16. I find that it is clear that from the evidence set out at paragraph 6(i) of the decision that the appellant accepted that he had committed an assault in 2014 due to his alcoholism; that he had then stopped drinking for two and a half years, but had relapsed into alcoholism in 2018 when he committed the index offence. I find that the conclusion paragraphs 29(i) and (ii) of the decision refer to this past pattern of relapse at the point in time when he committed the index offence, and that there is therefore no error of fact. The evidence of the Cafcass officer is that the chances of a future relapse are high, and the evidence of Ms Pagella with respect of recidivism is found to be qualified with respect to the appellant needing to effectively address his alcoholism. Whilst it would have been preferably to have made some referred to the evidence of the appellant’s flat mate, which is set out at paragraph 8 of the decision, in the conclusions section of the decision I find that this lay evidence could not have made any difference to the First-tier Tribunal’s assessment of the likelihood of the appellant relapsing into alcoholism in the future, and thus into crime. The First-tier Tribunal unarguably reasonably finds that the appellant is trying to address his alcoholism, at paragraph 29(iv), but that genuine intention and success are different matters, and ultimately thus concludes that he poses a real present and sufficiently serious threat to a fundamental interest of society sufficient to justify his deportation. This is a conclusion that is unarguably sufficiently reasoned and was unarguably rationally open to the First-tier Tribunal in light of the position in the OASys report that he poses a medium risk of offending with a higher risk to family, and given that his period in the community, not drinking or offending, was only a period of seven months at the date of hearing.

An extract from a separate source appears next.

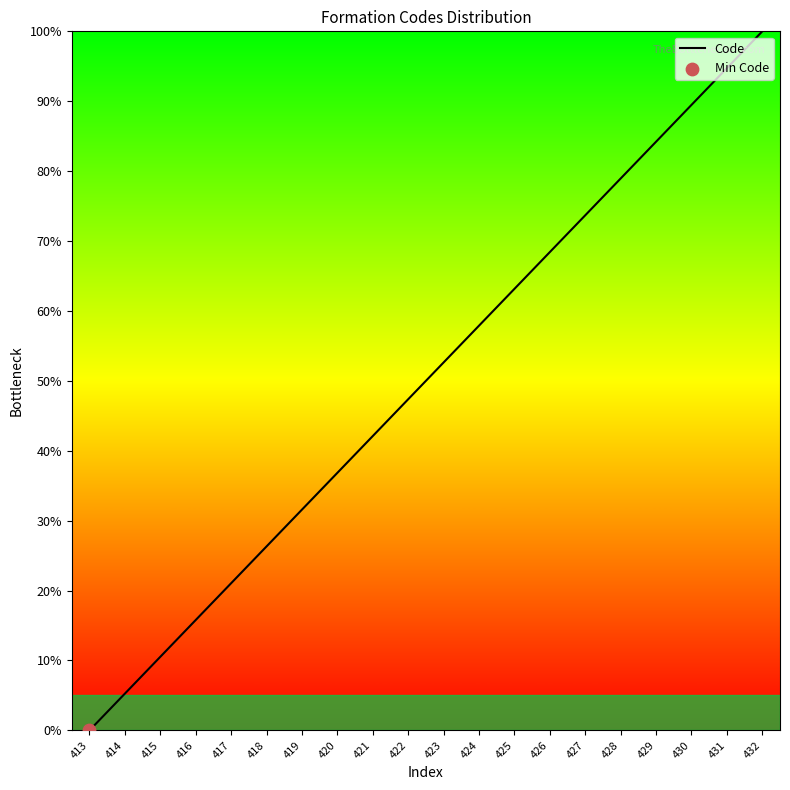

Which has a higher value, 424 or 416?

424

17. I do find, however, that the proportionality exercise errs in law for failure to make explicit findings on the best interests of the child and to balance these as a primary consideration. At paragraph 26 of the decision it is found that the appellant’s removal would probably harm his five year old daughter. However, in paragraphs 32 to 34 of the decision, where the proportionality exercise is set out, the only reference to her is that she “may wish to visit him in the future”, which given her age cannot be relevant to the proportionality of the appellant’s removal at the date of decision. In light of the finding at paragraph 26 of the decision, and the evidence in the Cafcass report that spending face to face time with the appellant will contribute to her identity and be beneficial to his daughter such that expensive contact centre visits should take place, and in light of six of these having taken place at the time of hearing, I find that the decision errs materially in law. It cannot be said that the outcome of the appeal would necessarily be the same given the weight that the best interests of a child must be given as a primary consideration when assessing proportionality.
1. The making of the decision of the First-tier Tribunal involved the making of an error on a point of law.
2. I set aside the decision of the First-tier Tribunal.
3. I adjourned the re-make of the appeal.
1. Any further evidence relevant to the remaking of the appeal will be filed on the Upper Tribunal and served on the other party 10 days prior to the hearing date.